*Provided records*
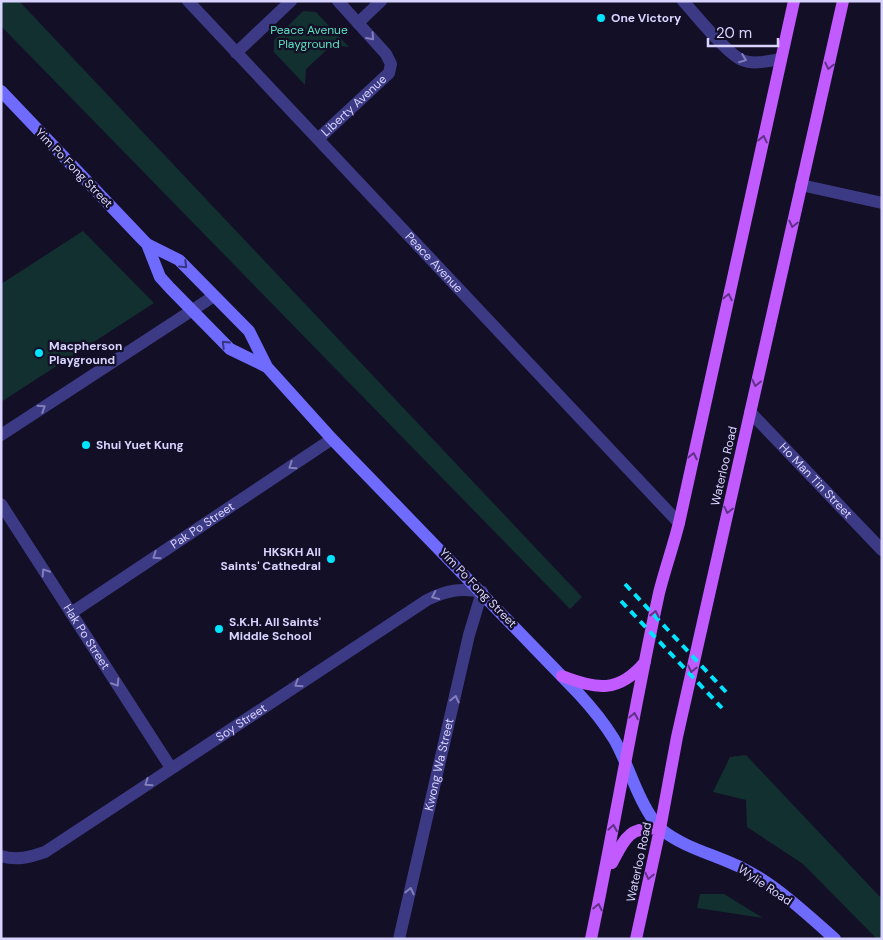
<svg xmlns="http://www.w3.org/2000/svg" width="883" height="940" font-family="'DM Sans',sans-serif">
<style>
.green{fill:#12302f}
.lines{fill:none;stroke-linecap:round;stroke-linejoin:round}
.minor{stroke:#3d3a85;stroke-width:12}
.tertiary{stroke:#3d3a85;stroke-width:12}
.secondary{stroke:#6f6bff;stroke-width:12}
.primary{stroke:#c25bff;stroke-width:12}
.rail{stroke:#00e5ff;stroke-width:4;stroke-dasharray:8 6;stroke-linecap:butt}
.oneway{stroke:#837fbc}
.oneway2{stroke:#623188}
.oneway3{stroke:#38347d}
.poi-dot{fill:#00e5ff;stroke:#130f26;stroke-width:2}
.labels{text-anchor:middle;dominant-baseline:central;stroke-width:4.5;stroke-linejoin:round;paint-order:stroke}
.poi-label{font-size:12px;font-weight:bold;fill:#d9d4ff;stroke:#130f26;text-anchor:start}
.park-label{font-size:12px;fill:#5fe0c0;stroke:#130f26}
.street-label{font-size:12px;fill:#d9d4ff;stroke:#130f26}
</style>
<rect width="100%" height="100%" fill="#130f26"/>
<path class="green" d="M1,1h18l563,596 -12,12 -569,-583z
M303,11l13,1 33,35 -17,-2 -26,24 -1,16 -31,-33v-12z
M83,231l71,72 -153,99v-118z
M746,755l136,144v40h-5l-74,-75 -56,-37 -1,-27 -33,-8 17,-35z
M700,894h24l39,24 -66,-10z"/>
<g class="lines">
<g class="minor">
<path id="s1" d="M188,1l491,522"/>
<path d="M683,1c13,14 44,53 59,59 12,5 26,1 39,-1"/>
<path d="M358,23l23,-22"/>
<path d="M236,53l55,-52"/>
<path id="s2" d="M318,139l71,-66 2,-9 -5,-10 -48,-53"/>
<path d="M801,185l81,18"/>
<path id="s3" d="M750,412l132,138"/>
<path id="s4" d="M1,504l170,264"/>
<path id="s5" d="M71,613l261,-174"/>
<path id="s6" d="M1,856c16,5 29,1 44,-4l382,-252c20,-10 33,-12 55,-8"/>
</g>
<g class="tertiary">
<path d="M1,435l213,-139"/>
<path id="s7" d="M399,939l70,-304 13,-43"/>
</g>
<path class="secondary" d="M1,91l142,149 4,4 32,16 65,66 5,5 18,36 65,72 247,255c13,14 25,29 35,45 15,26 21,55 38,79 3,4 6,9 10,12 24,19 55,25 82,39 32,16 64,46 91,70
M147,244l13,33 10,11 60,61 37,18"/>
<path class="primary" d="M562,676c35,13 56,18 83,-14
M612,863c13,-25 17,-37 48,-34
M591,939c24,-115 43,-231 68,-346 6,-24 14,-46 20,-70l115,-522
M636,939l24,-110 17,-92 166,-736"/>
<path class="rail" d="M625,584l101,108
M621,601l101,107"/>
</g>
<defs><path id="oneway-chevron" d="M-2-3.5L2.5 0L-2 3.5" fill="none" stroke-width="1.6" stroke-linecap="round" stroke-linejoin="round" transform="scale(1.25)"/></defs>
<g class="oneway">
<use href="#oneway-chevron" transform="translate(371 37) rotate(48)"/>
<use href="#oneway-chevron" transform="translate(743 59) rotate(21)"/>
<use href="#oneway-chevron" transform="translate(42 408) rotate(-33)"/>
<use href="#oneway-chevron" transform="translate(292 466) rotate(146)"/>
<use href="#oneway-chevron" transform="translate(156 556) rotate(146)"/>
<use href="#oneway-chevron" transform="translate(45 572) rotate(-123)"/>
<use href="#oneway-chevron" transform="translate(435 596) rotate(155)"/>
<use href="#oneway-chevron" transform="translate(116 683) rotate(57)"/>
<use href="#oneway-chevron" transform="translate(298 684) rotate(147)"/>
<use href="#oneway-chevron" transform="translate(455 699) rotate(-77)"/>
<use href="#oneway-chevron" transform="translate(148 783) rotate(146)"/>
<use href="#oneway-chevron" transform="translate(410 891) rotate(-77)"/>
</g>
<g class="oneway2">
<use href="#oneway-chevron" transform="translate(829 66) rotate(103)"/>
<use href="#oneway-chevron" transform="translate(763 139) rotate(-78)"/>
<use href="#oneway-chevron" transform="translate(793 224) rotate(103)"/>
<use href="#oneway-chevron" transform="translate(728 297) rotate(-78)"/>
<use href="#oneway-chevron" transform="translate(756 383) rotate(102)"/>
<use href="#oneway-chevron" transform="translate(693 456) rotate(-78)"/>
<use href="#oneway-chevron" transform="translate(728 510) rotate(103)"/>
<use href="#oneway-chevron" transform="translate(655 614) rotate(-78)"/>
<use href="#oneway-chevron" transform="translate(692 669) rotate(103)"/>
<use href="#oneway-chevron" transform="translate(634 716) rotate(-79)"/>
<use href="#oneway-chevron" transform="translate(613 828) rotate(-80)"/>
<use href="#oneway-chevron" transform="translate(649 876) rotate(102)"/>
<use href="#oneway-chevron" transform="translate(598 907) rotate(-78)"/>
</g>
<g class="oneway3">
<use href="#oneway-chevron" transform="translate(184 265) rotate(44)"/>
<use href="#oneway-chevron" transform="translate(225 344) rotate(-136)"/>
</g>
<g class="poi-dot">
<circle cx="601" cy="18" r="5"/>
<circle cx="39" cy="353" r="5"/>
<circle cx="86" cy="445" r="5"/>
<circle cx="331" cy="559" r="5"/>
<circle cx="219" cy="629" r="5"/>
</g>
<g class="labels">
<g class="poi-label">
<text x="611" y="18">One Victory</text>
<text x="49" y="346">Macpherson<tspan x="49" dy="14">Playground</tspan></text>
<text x="96" y="445">Shui Yuet Kung</text>
<text x="321" y="552" text-anchor="end">HKSKH All<tspan x="321" dy="14">Saints' Cathedral</tspan></text>
<text x="229" y="622">S.K.H. All Saints'<tspan x="229" dy="14">Middle School</tspan></text>
</g>
<g class="park-label">
<text x="309" y="30">Peace Avenue<tspan x="309" dy="14">Playground</tspan></text>
</g>
<g class="street-label">
<text stroke="none"><textPath href="#s2" startOffset="49">Liberty Avenue</textPath></text>
<text transform="translate(74 168) rotate(46)">Yim Po Fong Street</text>
<text stroke="none"><textPath href="#s1" startOffset="359">Peace Avenue</textPath></text>
<text transform="translate(724 466) rotate(-77)">Waterloo Road</text>
<text stroke="none"><textPath href="#s3" startOffset="95">Ho Man Tin Street</textPath></text>
<text stroke="none"><textPath href="#s5" startOffset="158">Pak Po Street</textPath></text>
<text transform="translate(478 588) rotate(46)">Yim Po Fong Street</text>
<text stroke="none"><textPath href="#s4" startOffset="158">Hak Po Street</textPath></text>
<text stroke="none"><textPath href="#s6" startOffset="280">Soy Street</textPath></text>
<text stroke="none"><textPath href="#s7" startOffset="179">Kwong Wa Street</textPath></text>
<text transform="translate(639 862) rotate(-78)">Waterloo Road</text>
<text transform="translate(765 885) rotate(34)">Wylie Road</text>
</g>
</g>
<rect width="883" height="940" fill="none" stroke="#d9d4ff" stroke-width="5"/>
<path d="M708 38v8h70v-8" fill="none" stroke="#d9d4ff" stroke-width="2.5"/>
<text x="716" y="38" font-size="15" fill="#d9d4ff" stroke="#130f26" stroke-width="4" paint-order="stroke">20 m</text>
</svg>
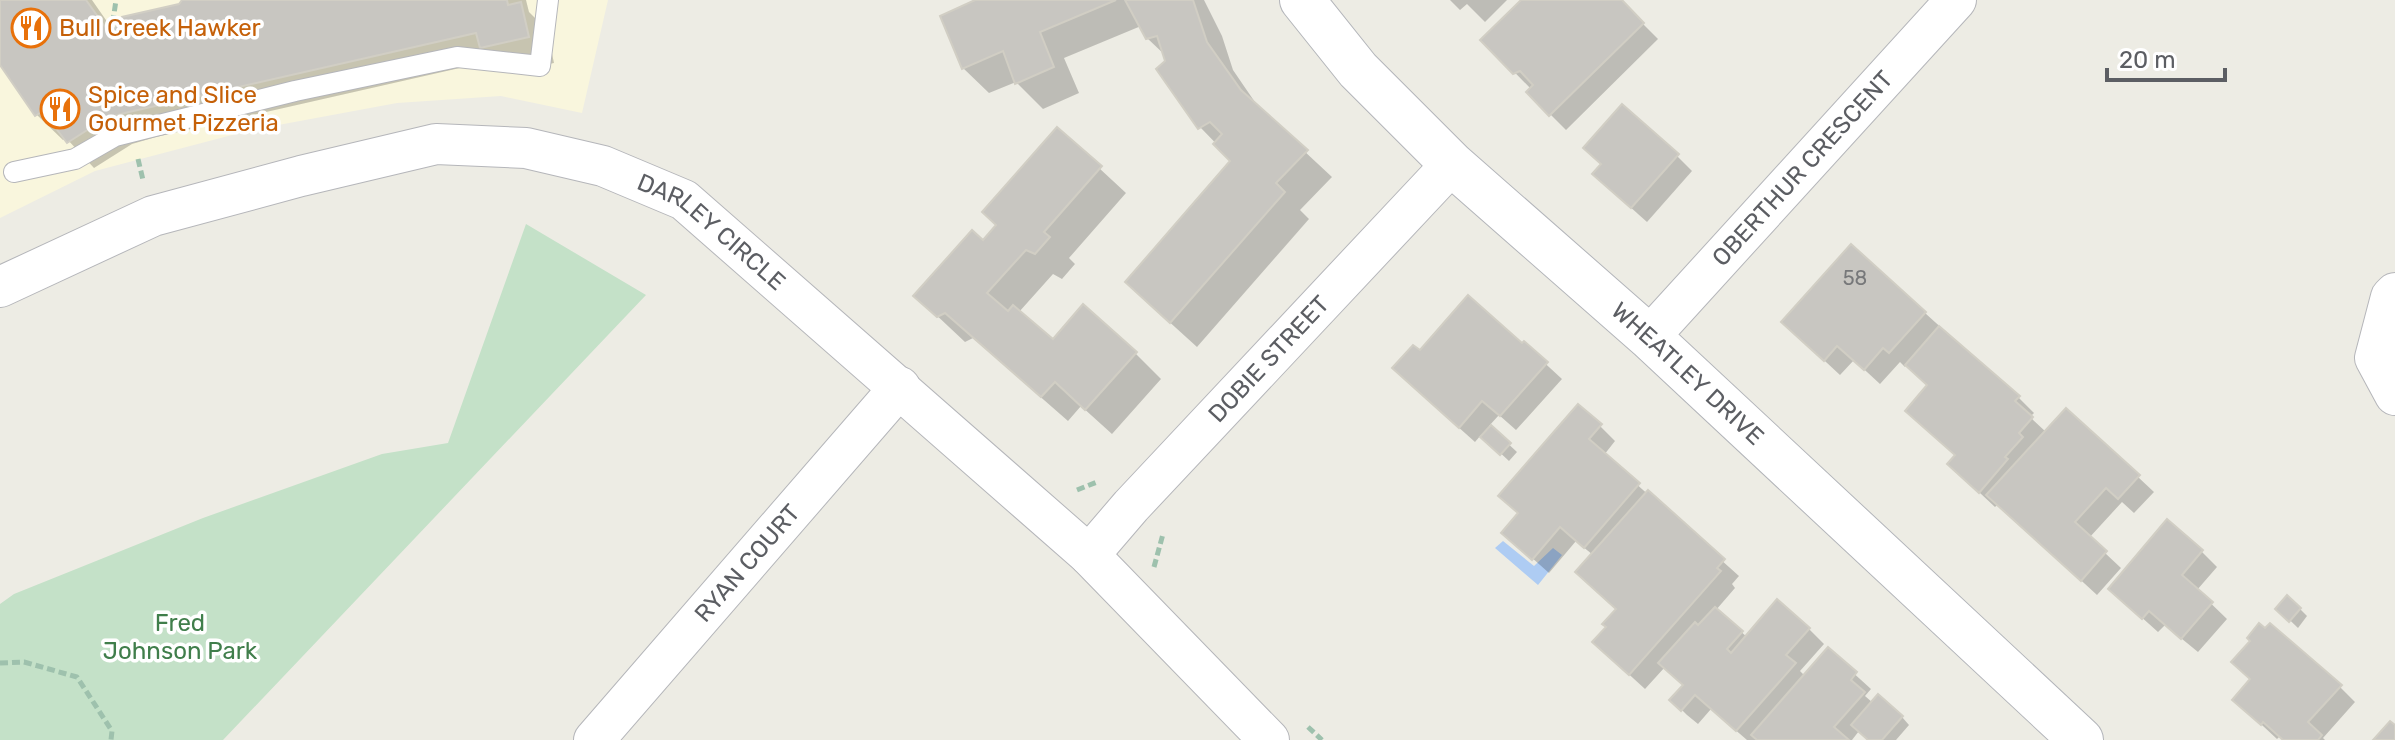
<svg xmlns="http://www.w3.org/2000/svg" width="2395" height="740" font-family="Rubik,sans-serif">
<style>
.commercial{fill:#f9f6dd}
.green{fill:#c4e1c8}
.water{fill:#aeccf3}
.shadow{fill:#0003}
.building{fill:#c8c6c1;stroke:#d1cec4;stroke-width:2}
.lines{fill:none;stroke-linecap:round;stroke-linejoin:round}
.lane-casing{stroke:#b5b6ba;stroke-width:22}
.street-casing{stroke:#b5b6ba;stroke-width:42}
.secondary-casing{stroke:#b3b5ba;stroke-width:46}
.path{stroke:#9ec1ad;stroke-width:5;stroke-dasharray:8 4;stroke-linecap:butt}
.lane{stroke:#fff;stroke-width:20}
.street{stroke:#fff;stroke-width:40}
.secondary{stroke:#fff;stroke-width:44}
.labels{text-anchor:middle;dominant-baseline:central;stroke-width:7;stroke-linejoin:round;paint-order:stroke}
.number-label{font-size:20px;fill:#77787a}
.food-label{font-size:24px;fill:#c56008;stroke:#fff;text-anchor:start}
.street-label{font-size:24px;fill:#5c5e63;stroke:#fff}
.park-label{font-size:24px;fill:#407e4b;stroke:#fff}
</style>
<rect width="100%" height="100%" fill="#edece4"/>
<polygon class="commercial" points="0,0 608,0 582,113 501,96 397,103 251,130 95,171 0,218"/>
<polygon class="green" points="526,224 646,295 223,740 0,740 0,604 14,594 203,518 382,454 448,443"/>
<polygon class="water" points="1503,541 1534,566 1553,548 1562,555 1538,585 1495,548"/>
<g class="shadow">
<polygon points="0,0 92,0 115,33 180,6 184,0 526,0 529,12 547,30 554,63 508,73 495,60 156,137 132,144 94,168 66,138 63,140 37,115 0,61"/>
<polygon points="980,0 1204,0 1222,36 1233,70 1261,111 1332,177 1300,210 1309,219 1197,347 1154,308 1233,161 1200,127 1166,56 1147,38 1141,26 1064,58 1079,93 1043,109 1016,82 989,93 963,68"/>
<polygon points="1450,0 1507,0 1485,22 1467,4 1460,10"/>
<polygon points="1524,0 1619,0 1658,39 1566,130 1528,92 1531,89 1483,40"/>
<polygon points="1058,130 1126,193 1069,258 1075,264 1062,279 1053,274 1019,312 1053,342 1135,353 1161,379 1112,434 1081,406 1068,421 973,338 965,342 916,296 983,243 999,225"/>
<polygon points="1677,156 1692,171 1647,222 1610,189"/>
<polygon points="1925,313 2019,398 2034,413 2030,417 2046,432 2138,477 2154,492 2134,513 2122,502 2089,538 2121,568 2097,595 1998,504 1995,507 1965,479 1929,386 1907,364 1905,367 1900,362 1880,384 1854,360 1840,375 1799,337"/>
<polygon points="1524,344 1562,379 1516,430 1499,415 1489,426 1517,452 1509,461 1481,435 1475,442 1410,384 1420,353 1522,346"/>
<polygon points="1600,426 1615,441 1604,455 1739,576 1732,584 1735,588 1716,610 1747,637 1809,629 1824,644 1800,671 1805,676 1828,650 1871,689 1865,696 1873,703 1902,717 1909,725 1896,740 1869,740 1859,731 1852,740 1747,740 1711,709 1698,724 1687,715 1672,700 1685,686 1665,667 1645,689 1610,657 1608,627 1618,610 1593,555 1576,541 1549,573 1504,533"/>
<polygon points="2201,551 2217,567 2197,590 2227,619 2198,652 2165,625 2158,632 2110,589"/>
<polygon points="2278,609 2300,609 2307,616 2298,628"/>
<polygon points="2340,687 2355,702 2323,738 2325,740 2284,740 2280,736 2277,739 2235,700"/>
</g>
<g class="building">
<polygon points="0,0 86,0 111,35 122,17 179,4 182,0 507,0 508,5 521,2 529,37 480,48 476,33 129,112 106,118 67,143 43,111 35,116 0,65"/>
<polygon points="975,0 1116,0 1040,32 1054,67 1015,84 1003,51 962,69 940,16"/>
<polygon points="1125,0 1193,0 1207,42 1241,90 1308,150 1276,183 1285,192 1170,323 1125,282 1230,161 1213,144 1222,134 1210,122 1198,129 1156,69 1165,61 1157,36 1146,39"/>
<polygon points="1521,0 1622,0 1644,23 1549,116 1526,92 1533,85 1520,71 1513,74 1480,40"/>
<polygon points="1622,104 1679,154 1631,208 1592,174 1601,164 1583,148"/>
<polygon points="1057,127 1102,166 1044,232 1050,237 1035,254 1026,250 987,293 1008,311 1013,305 1053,339 1083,304 1137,352 1085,410 1055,382 1041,397 945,313 937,317 913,296 972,230 983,240 996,225 982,212"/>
<polygon points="1851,244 1926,312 1889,353 1883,348 1864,370 1837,346 1824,361 1781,322"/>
<polygon points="1468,295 1522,343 1524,341 1548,362 1500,416 1482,401 1459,428 1392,368 1413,345 1420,350"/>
<polygon points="1939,326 2020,396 2015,401 2033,417 2019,433 2023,437 2005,457 2008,459 1979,493 1947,464 1955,455 1905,411 1927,385 1905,365"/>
<polygon points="1578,404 1602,424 1589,439 1640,483 1584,548 1560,527 1532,560 1501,533 1518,513 1498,496"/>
<polygon points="2066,408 2140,475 2118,499 2106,488 2075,522 2107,551 2081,581 1986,495"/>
<polygon points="1491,425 1511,443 1500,455 1480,437"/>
<polygon points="1648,490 1725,559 1717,568 1721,571 1629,675 1592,642 1606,627 1602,624 1616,609 1575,572"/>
<polygon points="2167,519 2203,550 2182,575 2213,602 2181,639 2149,611 2142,619 2108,589"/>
<polygon points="2287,595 2301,608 2289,622 2275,609"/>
<polygon points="1777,599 1810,628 1786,655 1796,663 1736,731 1695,695 1681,711 1669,700 1683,685 1658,663 1695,622 1698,625 1715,607 1743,631 1727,649 1731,653"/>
<polygon points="2259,623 2265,628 2270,623 2342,685 2308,722 2322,735 2318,740 2283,740 2263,722 2261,725 2232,700 2250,679 2231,662 2250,641 2247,638"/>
<polygon points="1828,647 1857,672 1851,680 1865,692 1834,727 1849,740 1757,740 1751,735"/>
<polygon points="1878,694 1903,716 1882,740 1868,740 1851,725"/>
<polygon points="2390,721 2395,725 2395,740 2373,740"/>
</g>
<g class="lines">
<defs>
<polyline id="lane" points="14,172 75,159 115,136 295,91 457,57 540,66 548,0"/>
<g id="street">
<path id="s1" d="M0,287L153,216L301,176L436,144L526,148L603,166L684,200L1089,555L1269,740"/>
<polyline points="2395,293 2391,297 2375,358 2395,395"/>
<path id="s2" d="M1649,337L1956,0"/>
<path id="s3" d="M1089,555L1131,506L1452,164"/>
<path id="s4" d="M594,740L900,387"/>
</g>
<g id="secondary">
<path id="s5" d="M1302,0L1358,70L1452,164L1649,337L2081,740"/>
</g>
</defs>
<use href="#lane" class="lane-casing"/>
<use href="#street" class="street-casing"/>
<use href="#secondary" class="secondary-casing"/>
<g class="path">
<polyline points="111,35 116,0"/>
<polyline points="138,159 143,180"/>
<polyline points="1077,490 1097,482"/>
<polyline points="1154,567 1163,534"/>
<polyline points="0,663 24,662 77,677 112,731 111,740"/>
<polyline points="1308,727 1322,740"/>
</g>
<use href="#lane" class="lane"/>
<use href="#street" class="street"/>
<use href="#secondary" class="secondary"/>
</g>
<defs>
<symbol id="restaurant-ring" viewBox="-11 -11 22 22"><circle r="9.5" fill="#fff" stroke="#e8710a" stroke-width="1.5"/><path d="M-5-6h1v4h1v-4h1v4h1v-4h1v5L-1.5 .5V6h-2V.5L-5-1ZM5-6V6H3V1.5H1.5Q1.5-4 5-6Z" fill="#e8710a"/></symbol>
</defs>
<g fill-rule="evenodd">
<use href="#restaurant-ring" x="9" y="6" width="44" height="44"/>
<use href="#restaurant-ring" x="38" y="87" width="44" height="44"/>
</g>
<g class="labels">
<g class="number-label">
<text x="1855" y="278">58</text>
</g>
<g class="food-label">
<text x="59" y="28">Bull Creek Hawker</text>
<text x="88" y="95">Spice and Slice<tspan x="88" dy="28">Gourmet Pizzeria</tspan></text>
</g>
<g class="street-label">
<text stroke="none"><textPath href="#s2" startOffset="228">OBERTHUR CRESCENT</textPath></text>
<text stroke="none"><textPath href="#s1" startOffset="758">DARLEY CIRCLE</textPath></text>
<text stroke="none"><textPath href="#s3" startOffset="266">DOBIE STREET</textPath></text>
<text stroke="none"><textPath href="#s5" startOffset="538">WHEATLEY DRIVE</textPath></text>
<text stroke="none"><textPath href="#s4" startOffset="234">RYAN COURT</textPath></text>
</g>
<g class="park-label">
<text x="180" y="623">Fred<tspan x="180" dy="28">Johnson Park</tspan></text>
</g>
</g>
<path d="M2107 68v12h118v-12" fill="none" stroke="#5c5e63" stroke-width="4"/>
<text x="2119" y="68" font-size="24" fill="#5c5e63" stroke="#ffffff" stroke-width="6" paint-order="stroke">20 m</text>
</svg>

*What you have to do*
Each line above that contains "casing" must be copied out.

*Output*
.lane-casing{stroke:#b5b6ba;stroke-width:22}
.street-casing{stroke:#b5b6ba;stroke-width:42}
.secondary-casing{stroke:#b3b5ba;stroke-width:46}
<use href="#lane" class="lane-casing"/>
<use href="#street" class="street-casing"/>
<use href="#secondary" class="secondary-casing"/>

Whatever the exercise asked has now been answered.